Schumer also talked about how the legislation he’s working to advance “tries to rectify” some of the harms of the drug war, “because so much was taken out of minority communities in terms of human resources and in terms of money and everything else when cannabis was over criminalized.”

“So we put provisions in this bill that favors small minority businesses over the big ones,” he said.

It’s not clear if he was describing the SAFER Banking Act or the comprehensive marijuana legalization bill he introduced last session. With respect to the banking measure, there is language that’s meant to support equity objectives, but Schumer has also discussed the “moral responsibility” of further amending it on the floor to add provisions on state-legal cannabis expungements and gun rights for cannabis consumers.

“There’s so much that this bill could do,” he said.

The majority leader said he wasn’t sure the extent to which ending marijuana prohibition would normalize cannabis use. But he said, “certainly, if it’s decriminalized, people can make a decision to use it without worrying about the long arm of the law coming down on it, and that makes a great deal of sense.”

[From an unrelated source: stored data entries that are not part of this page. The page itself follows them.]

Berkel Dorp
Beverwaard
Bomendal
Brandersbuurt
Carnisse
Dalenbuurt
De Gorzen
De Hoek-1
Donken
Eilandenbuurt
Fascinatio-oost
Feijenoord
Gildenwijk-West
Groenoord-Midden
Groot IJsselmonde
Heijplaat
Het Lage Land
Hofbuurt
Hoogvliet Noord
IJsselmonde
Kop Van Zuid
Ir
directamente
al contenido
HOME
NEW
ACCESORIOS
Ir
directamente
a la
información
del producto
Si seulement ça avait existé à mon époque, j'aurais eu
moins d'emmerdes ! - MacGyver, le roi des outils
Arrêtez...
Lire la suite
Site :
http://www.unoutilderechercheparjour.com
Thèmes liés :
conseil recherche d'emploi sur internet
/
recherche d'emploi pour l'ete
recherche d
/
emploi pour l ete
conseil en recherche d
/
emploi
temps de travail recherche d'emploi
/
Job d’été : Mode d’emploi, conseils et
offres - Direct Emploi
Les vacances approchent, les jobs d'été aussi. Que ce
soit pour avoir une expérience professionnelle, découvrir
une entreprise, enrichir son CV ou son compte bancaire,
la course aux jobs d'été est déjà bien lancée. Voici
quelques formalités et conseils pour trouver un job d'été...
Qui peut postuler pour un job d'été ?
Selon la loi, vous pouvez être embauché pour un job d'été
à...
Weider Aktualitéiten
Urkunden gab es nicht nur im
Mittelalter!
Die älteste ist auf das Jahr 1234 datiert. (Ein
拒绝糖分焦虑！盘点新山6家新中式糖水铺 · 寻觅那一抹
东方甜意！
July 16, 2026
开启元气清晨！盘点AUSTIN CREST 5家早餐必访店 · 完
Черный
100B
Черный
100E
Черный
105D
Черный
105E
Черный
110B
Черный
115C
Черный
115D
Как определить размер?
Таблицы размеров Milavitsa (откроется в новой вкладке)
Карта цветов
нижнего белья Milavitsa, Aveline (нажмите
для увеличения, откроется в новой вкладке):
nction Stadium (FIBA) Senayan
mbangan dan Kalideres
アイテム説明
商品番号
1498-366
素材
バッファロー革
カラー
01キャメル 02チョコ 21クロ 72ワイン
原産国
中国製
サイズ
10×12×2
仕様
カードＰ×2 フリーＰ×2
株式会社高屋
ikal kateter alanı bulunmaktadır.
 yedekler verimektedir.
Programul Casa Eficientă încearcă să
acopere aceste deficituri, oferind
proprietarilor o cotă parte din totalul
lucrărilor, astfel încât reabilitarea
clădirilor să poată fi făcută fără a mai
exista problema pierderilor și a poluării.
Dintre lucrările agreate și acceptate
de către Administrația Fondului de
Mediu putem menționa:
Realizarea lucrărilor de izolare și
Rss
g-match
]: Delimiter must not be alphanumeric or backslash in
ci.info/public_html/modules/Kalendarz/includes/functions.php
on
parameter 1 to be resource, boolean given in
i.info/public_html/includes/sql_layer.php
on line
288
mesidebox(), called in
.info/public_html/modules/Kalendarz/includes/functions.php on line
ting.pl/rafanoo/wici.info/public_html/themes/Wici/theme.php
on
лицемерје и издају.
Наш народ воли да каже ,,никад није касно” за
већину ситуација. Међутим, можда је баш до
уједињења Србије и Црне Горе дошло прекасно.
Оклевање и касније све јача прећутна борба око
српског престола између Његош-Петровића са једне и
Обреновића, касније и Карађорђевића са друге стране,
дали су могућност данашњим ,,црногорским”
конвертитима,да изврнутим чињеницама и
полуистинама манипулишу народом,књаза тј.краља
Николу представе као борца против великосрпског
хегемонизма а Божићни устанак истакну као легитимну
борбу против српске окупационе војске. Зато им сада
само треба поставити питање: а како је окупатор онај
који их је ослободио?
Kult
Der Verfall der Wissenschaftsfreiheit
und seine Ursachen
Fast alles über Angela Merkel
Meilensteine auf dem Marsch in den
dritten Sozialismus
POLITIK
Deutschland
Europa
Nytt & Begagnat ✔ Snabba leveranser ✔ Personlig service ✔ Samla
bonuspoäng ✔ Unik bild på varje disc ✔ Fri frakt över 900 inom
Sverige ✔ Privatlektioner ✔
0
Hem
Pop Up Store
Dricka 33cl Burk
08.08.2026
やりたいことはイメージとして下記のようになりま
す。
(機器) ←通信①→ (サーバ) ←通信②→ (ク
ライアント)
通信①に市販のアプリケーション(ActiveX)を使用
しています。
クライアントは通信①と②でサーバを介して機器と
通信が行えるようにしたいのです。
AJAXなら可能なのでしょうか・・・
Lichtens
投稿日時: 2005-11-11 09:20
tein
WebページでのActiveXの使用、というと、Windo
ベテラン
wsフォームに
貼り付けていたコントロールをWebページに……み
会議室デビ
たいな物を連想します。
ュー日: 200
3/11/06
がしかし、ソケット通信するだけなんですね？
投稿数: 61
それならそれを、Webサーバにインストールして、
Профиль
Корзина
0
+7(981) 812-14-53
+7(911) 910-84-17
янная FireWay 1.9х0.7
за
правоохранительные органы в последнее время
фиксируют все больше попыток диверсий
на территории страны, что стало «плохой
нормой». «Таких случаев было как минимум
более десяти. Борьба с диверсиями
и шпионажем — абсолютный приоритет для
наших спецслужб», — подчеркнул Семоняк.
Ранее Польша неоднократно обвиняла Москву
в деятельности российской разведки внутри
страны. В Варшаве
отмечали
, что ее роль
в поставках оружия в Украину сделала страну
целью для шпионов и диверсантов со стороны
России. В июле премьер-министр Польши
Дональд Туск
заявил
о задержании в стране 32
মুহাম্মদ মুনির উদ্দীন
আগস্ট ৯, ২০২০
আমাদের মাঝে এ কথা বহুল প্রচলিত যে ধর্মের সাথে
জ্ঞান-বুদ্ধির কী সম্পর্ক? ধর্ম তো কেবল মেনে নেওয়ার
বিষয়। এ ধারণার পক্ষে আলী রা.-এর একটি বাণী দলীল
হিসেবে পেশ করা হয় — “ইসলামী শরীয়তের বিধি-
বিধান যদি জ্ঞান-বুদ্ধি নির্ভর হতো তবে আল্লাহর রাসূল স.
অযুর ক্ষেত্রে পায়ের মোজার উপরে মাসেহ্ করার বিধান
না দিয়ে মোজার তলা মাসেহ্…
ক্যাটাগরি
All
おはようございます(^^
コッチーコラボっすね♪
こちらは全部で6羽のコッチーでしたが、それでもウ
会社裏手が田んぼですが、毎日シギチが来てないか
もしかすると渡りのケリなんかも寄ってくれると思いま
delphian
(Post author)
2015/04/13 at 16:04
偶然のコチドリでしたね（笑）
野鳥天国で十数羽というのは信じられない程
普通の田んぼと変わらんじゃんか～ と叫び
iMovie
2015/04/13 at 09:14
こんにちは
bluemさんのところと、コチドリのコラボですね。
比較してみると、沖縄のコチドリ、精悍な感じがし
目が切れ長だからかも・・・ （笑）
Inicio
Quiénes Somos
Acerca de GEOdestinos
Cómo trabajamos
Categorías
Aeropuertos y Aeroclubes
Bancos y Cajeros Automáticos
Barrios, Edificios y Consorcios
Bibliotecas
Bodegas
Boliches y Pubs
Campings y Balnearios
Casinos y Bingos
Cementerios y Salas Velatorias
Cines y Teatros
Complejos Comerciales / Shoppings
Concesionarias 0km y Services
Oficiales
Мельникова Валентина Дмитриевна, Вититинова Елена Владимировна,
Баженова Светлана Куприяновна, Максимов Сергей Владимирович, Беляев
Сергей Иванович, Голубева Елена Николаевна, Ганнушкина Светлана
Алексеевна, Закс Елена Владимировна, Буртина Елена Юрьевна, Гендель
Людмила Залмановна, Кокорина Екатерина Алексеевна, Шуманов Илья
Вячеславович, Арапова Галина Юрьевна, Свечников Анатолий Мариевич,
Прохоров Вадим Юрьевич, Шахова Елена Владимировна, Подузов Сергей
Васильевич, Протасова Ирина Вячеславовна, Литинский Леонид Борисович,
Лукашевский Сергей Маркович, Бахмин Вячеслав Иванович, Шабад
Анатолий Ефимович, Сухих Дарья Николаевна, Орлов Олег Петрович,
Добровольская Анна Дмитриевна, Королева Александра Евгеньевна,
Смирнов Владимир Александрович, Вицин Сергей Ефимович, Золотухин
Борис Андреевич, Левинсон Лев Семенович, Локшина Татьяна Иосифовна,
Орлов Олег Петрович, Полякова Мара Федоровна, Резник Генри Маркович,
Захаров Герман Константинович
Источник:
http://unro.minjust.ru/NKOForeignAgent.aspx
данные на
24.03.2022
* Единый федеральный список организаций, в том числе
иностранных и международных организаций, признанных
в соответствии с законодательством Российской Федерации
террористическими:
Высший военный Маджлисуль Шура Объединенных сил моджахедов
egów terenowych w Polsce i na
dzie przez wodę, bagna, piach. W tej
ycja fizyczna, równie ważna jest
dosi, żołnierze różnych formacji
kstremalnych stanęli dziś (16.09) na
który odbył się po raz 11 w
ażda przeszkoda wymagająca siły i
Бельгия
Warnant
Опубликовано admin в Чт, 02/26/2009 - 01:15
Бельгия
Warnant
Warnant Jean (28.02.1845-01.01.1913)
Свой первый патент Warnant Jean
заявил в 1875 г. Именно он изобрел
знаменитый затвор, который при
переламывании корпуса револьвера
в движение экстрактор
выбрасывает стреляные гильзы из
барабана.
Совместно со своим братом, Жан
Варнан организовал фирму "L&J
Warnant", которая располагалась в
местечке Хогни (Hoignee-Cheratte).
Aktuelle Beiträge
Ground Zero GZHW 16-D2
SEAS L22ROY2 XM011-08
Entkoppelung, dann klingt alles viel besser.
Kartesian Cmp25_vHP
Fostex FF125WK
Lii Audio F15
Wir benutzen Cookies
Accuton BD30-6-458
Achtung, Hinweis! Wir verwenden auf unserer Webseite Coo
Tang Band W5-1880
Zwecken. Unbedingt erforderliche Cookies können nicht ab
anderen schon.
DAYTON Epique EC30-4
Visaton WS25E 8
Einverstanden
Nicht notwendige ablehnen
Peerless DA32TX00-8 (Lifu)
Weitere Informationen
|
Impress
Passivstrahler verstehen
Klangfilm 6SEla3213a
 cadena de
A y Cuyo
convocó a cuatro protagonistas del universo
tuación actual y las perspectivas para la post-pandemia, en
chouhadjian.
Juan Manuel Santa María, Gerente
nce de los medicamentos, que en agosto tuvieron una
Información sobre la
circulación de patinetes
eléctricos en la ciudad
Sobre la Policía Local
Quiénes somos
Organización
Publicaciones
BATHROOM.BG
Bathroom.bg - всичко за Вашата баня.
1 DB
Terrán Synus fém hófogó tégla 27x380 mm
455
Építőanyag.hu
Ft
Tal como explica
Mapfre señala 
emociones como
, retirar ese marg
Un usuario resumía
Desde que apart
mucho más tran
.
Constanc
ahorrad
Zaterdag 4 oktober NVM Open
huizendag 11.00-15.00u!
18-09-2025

“We do that for cigarettes. We do that for alcohol. We do that for lots of other things,” he said. “It’s just antiquated now that we don’t do it for marijuana.”

The Yahoo News host also asked Schumer if he’s ever personally used marijuana, and the senator said he hasn’t, pointing out that “it was illegal” when he was in college.

“I didn’t want to—but I believe in it. I believe as strongly as anybody else,” he said. “I didn’t make that choice, but anyone who wants to make that choice should without the criminal law over their heads.”

Al Harrington, a former NBA star who owns the cannabis company Viola and worked with the league’s players’ union on a CBD company partnership last year, also participated in the interview and chimed in to welcome Schumer to try his brand of cannabis if he ever decided to partake.

The senator laughed and gave Harrington a thumbs up.

Meanwhile, as lawmakers continue to push for the SAFER Banking Act, a coalition of 20 congressional Democrats is urging Treasury Department officials to update federal guidance to prevent financial institutions from discriminating against marijuana business owners over prior cannabis-related activity that’s since been made legal at the state level.